= List of UK R&B Albums Chart number ones of 2020 =

The logo of the Official Charts Company, responsible for compiling all of the official music charts in the United Kingdom, including the R&B albums chart.

The UK R&B Albums Chart is a weekly chart, first introduced in October 1994, that ranks the 40 biggest-selling albums that are classified in the R&B genre in the United Kingdom. The chart is compiled by the Official Charts Company, and is based on sales of CDs, downloads, vinyl and other formats over the previous seven days.

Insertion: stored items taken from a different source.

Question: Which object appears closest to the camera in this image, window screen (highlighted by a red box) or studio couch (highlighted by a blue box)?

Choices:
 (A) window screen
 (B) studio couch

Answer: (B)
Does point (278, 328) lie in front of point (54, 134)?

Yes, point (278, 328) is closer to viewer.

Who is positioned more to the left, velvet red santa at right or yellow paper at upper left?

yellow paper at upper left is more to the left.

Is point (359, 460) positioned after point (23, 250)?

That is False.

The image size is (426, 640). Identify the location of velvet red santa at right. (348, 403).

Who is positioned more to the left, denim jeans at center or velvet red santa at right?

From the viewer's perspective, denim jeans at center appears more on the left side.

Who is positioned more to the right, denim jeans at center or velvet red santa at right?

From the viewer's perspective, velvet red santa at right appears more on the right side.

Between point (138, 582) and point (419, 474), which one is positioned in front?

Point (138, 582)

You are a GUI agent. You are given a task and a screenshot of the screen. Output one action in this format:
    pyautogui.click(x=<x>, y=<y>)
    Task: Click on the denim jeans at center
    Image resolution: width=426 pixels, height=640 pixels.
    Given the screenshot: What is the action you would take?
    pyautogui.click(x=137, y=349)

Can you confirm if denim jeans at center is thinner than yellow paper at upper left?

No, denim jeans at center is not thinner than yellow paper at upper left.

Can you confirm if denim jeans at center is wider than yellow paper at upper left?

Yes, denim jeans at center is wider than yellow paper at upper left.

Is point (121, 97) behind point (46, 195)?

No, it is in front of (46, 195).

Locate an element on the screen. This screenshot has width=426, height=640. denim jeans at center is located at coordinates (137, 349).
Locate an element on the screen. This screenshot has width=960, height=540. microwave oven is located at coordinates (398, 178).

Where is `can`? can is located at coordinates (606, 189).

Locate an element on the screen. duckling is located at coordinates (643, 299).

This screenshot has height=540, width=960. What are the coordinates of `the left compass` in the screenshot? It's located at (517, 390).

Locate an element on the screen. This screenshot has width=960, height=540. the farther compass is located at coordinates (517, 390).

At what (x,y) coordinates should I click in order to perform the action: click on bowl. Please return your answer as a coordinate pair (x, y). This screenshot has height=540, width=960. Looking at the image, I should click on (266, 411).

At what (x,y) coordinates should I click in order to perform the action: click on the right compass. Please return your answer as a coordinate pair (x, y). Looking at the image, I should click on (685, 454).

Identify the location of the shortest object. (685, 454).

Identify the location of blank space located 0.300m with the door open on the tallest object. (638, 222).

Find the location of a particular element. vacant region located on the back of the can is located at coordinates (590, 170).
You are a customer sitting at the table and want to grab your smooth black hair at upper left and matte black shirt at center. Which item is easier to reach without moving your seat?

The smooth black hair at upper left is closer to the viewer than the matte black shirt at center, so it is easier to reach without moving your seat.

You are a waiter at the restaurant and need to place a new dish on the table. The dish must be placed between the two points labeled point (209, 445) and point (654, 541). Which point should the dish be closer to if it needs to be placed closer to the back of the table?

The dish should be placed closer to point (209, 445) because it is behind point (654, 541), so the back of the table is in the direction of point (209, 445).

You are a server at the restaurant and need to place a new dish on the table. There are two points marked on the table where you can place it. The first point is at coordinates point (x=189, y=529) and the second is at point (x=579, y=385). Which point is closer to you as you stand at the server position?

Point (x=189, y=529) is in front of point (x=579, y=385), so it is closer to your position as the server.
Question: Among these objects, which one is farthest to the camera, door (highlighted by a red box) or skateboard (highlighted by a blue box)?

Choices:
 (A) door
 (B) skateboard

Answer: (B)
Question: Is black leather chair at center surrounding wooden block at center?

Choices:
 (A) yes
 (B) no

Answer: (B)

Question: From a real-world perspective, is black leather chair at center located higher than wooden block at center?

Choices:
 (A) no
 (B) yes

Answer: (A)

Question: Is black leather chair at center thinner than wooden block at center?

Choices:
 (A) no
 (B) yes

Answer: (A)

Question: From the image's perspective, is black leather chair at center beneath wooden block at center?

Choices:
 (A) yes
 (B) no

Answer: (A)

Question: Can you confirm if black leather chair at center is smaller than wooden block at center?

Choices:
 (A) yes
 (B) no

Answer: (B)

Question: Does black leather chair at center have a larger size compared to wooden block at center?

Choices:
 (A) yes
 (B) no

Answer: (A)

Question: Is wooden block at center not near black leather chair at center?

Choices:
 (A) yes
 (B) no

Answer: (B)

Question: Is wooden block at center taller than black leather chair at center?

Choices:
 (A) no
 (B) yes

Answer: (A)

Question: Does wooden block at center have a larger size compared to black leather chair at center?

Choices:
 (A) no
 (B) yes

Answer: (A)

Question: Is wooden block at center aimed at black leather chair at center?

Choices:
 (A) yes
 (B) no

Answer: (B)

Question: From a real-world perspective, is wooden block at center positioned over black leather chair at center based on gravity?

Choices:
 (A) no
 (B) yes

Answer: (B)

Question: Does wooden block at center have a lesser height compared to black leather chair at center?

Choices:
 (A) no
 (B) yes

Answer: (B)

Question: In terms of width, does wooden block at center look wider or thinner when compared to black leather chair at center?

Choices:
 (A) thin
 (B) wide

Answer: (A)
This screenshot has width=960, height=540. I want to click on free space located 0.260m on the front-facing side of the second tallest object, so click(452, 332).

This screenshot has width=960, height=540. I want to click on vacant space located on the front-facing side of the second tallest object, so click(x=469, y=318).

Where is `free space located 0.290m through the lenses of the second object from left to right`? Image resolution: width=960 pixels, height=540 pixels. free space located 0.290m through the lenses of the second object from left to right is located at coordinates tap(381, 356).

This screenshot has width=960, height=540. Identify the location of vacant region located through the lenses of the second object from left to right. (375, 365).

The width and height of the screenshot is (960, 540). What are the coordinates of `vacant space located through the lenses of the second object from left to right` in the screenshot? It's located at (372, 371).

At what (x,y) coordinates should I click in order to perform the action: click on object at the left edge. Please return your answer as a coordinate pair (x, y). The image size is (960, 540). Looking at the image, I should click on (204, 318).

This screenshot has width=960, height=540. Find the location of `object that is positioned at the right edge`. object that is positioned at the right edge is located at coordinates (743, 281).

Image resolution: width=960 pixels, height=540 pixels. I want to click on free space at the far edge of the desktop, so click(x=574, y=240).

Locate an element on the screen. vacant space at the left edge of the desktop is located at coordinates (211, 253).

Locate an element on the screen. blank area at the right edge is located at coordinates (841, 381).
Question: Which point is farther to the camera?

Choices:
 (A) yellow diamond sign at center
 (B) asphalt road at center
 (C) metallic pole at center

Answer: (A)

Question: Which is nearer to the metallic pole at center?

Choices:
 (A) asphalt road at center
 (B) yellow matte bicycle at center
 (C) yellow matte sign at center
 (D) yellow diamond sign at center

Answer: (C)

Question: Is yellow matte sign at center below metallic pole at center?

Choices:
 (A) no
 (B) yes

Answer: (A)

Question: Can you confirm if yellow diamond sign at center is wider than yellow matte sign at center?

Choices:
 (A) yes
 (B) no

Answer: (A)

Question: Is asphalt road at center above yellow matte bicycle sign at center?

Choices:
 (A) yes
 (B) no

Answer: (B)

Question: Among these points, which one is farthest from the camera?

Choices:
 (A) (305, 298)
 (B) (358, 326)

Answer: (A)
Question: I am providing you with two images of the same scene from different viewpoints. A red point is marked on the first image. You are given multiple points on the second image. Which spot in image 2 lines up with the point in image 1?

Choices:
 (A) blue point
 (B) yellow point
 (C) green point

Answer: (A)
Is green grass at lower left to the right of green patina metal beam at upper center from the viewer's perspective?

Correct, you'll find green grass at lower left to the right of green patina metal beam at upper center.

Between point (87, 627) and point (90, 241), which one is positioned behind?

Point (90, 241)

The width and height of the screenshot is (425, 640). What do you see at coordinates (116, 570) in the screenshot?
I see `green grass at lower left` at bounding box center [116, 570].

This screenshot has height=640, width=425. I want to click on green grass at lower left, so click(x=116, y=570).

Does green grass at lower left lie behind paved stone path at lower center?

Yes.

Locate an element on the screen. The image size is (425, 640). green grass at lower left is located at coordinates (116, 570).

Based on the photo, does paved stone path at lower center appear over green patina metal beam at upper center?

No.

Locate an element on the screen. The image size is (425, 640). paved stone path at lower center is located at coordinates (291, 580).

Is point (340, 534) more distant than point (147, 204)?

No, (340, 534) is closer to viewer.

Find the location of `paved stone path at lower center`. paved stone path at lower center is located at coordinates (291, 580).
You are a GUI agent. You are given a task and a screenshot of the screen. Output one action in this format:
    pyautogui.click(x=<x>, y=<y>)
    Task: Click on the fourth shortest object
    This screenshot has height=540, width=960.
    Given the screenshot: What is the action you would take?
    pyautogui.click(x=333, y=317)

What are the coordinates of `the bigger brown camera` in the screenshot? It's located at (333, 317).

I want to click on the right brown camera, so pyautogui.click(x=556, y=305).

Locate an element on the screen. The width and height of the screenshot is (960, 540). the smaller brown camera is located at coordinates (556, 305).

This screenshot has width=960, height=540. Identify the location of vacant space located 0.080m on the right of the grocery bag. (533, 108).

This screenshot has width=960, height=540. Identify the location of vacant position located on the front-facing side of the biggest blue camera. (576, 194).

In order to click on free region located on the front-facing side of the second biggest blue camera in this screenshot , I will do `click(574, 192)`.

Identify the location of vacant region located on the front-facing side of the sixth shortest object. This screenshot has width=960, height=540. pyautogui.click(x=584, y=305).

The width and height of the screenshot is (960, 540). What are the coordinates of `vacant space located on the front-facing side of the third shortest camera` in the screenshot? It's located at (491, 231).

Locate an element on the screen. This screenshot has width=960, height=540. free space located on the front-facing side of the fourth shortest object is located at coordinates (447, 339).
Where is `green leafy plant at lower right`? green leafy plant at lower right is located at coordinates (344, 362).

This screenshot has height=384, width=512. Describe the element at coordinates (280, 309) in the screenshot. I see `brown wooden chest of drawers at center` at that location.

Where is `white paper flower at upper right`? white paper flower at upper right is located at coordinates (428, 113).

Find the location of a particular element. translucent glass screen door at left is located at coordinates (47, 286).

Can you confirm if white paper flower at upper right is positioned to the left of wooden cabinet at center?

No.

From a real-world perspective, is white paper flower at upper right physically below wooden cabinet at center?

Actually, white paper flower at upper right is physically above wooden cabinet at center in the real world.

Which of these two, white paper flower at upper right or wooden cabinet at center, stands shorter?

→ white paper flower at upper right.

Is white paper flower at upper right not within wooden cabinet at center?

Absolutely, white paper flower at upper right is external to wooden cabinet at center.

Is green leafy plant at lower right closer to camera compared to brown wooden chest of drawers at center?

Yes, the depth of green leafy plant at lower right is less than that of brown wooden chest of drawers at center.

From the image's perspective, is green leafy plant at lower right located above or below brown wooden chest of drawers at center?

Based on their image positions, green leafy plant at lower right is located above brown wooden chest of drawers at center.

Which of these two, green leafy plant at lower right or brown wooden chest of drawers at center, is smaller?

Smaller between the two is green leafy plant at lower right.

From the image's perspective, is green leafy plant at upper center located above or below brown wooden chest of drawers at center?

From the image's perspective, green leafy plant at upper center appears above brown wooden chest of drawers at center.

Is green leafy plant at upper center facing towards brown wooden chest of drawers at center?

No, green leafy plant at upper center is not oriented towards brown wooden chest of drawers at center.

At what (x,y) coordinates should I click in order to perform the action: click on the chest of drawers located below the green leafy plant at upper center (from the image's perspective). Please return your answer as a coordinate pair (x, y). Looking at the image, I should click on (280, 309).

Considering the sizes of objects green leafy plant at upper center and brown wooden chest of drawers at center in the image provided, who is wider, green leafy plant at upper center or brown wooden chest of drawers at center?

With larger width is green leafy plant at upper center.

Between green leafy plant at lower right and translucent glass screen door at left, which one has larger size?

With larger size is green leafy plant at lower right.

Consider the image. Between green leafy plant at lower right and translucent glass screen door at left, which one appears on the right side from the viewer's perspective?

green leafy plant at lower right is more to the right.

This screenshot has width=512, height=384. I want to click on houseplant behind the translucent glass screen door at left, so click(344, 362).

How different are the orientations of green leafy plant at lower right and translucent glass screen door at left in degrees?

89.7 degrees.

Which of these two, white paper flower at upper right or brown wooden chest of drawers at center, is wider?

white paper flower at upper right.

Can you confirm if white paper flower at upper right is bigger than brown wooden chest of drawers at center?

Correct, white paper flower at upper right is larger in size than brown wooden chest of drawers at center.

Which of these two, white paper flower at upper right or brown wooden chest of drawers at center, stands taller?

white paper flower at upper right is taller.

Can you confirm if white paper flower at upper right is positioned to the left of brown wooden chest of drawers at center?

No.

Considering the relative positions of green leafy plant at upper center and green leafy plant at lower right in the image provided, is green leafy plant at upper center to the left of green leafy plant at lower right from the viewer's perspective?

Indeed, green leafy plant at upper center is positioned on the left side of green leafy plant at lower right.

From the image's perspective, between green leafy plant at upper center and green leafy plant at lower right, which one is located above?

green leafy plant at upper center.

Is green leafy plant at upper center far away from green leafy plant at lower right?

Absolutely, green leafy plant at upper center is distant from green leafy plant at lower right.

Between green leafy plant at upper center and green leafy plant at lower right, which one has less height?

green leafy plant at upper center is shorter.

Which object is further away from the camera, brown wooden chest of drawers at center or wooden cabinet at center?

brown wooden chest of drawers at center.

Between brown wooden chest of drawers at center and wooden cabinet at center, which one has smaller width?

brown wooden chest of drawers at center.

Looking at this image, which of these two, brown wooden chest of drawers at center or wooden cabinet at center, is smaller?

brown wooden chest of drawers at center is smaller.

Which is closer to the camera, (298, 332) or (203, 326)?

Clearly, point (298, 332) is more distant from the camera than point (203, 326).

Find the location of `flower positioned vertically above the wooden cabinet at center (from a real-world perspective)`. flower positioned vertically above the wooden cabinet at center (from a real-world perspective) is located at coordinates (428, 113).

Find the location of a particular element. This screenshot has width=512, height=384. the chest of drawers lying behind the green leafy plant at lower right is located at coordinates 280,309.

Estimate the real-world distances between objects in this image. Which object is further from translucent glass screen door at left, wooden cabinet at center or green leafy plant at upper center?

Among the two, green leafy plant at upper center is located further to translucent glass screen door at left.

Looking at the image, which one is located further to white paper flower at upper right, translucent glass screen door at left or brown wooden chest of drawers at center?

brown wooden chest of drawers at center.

The following are the number-one albums of 2020.

==Number-one albums==

| Issue date | Album | Artist(s) | Record label | Ref. |
| 3 January | Grime MC | Jme | Boy Better Know |  |
| 10 January ^{[a]} ^{[b]} | Heavy Is the Head | Stormzy | Atlantic/Merky |  |
| 17 January ^{[b]} |  |
| 24 January ^{[a]} ^{[b]} | Music to Be Murdered By | Eminem | Interscope |  |
| 31 January |  |
| 7 February |  |
| 14 February |  |
| 21 February |  |
| 28 February | Heavy Is the Head | Stormzy | Atlantic/Merky |  |
| 6 March | Music to Be Murdered By | Eminem | Interscope |  |
| 13 March |  |
| 20 March |  |
| 27 March ^{[a]} | After Hours | The Weeknd | Republic/XO |  |
| 3 April | Insomnia | Skepta/Chip/Young Adz | SKC M29 |  |
| 10 April ^{[b]} | After Hours | The Weeknd | Republic/XO |  |
| 17 April ^{[b]} |  |
| 24 April ^{[b]} |  |
| 1 May | What Kinda Music | Tom Misch & Yussef Dayes | Beyond the Groovee/Blue Note |  |
| 8 May ^{[a]} | Dark Lane Demo Tapes | Drake | OVO/Republic |  |
| 15 May ^{[b]} | After Hours | The Weeknd | Republic/XO |  |
| 22 May |  |
| 29 May | Dissimulation | KSI | RBC |  |
| 5 June | Polaris | Aitch | NQ |  |
| 12 June | RTJ4 | Run the Jewels | BMG |  |
| 19 June | Back to Black | Amy Winehouse | Island |  |
| 26 June | After Hours | The Weeknd | Republic/XO |  |
| 3 July |  |
| 10 July |  |
| 17 July | None of Us Are Getting Out of This Life Alive | The Streets | Island |  |
| 24 July | Lianne La Havas | Lianne La Havas | Warner |  |
| 31 July |  |
| 7 August | Bigger Love | John Legend | Columbia |  |
| 14 August | None of Us Are Getting Out of This Life Alive | The Streets | Island |  |
| 21 August | Back to Black | Amy Winehouse | Island |  |
| 28 August | King's Disease | Nas | Mass Appeal |  |
| 4 September | Crabs in a Bucket | Nines | Warner |  |
| 11 September |  |
| 18 September | Back to Black | Amy Winehouse | Island |  |
| 25 September | RTJ4 | Run the Jewels | BMG |  |
| 2 October | After Hours | The Weeknd | Republic |  |
| 9 October |  |
| 16 October | The Blue Print: Us vs. Them | D-Block Europe | D-Block Europe |  |
| 23 October | Love & Hate | Michael Kiwanuka | Polydor |  |
| 30 October | Beastie Boys Music | Beastie Boys | UMC |  |
| 6 November | E3 AF | Dizzee Rascal | Dirtee Stank |  |
| 13 November | Dutch From the 5th | Dutchavelli | Parlophone |  |
| 20 November | Street Side Effects | K-Trap | Black Butter |  |
| 27 November | Back to Black | Amy Winehouse | Island |  |
| 4 December | After Hours | The Weeknd | Republic |  |
| 11 December | Gospel | Mica Paris | East West |  |
| 18 December | Back to Black | Amy Winehouse | Island |  |
| 25 December | Music to Be Murdered By | Eminem | Interscope |  |

==Notes==
- - The album was simultaneously number-one on the UK Albums Chart.
- - The artist was simultaneously number-one on the R&B Singles Chart.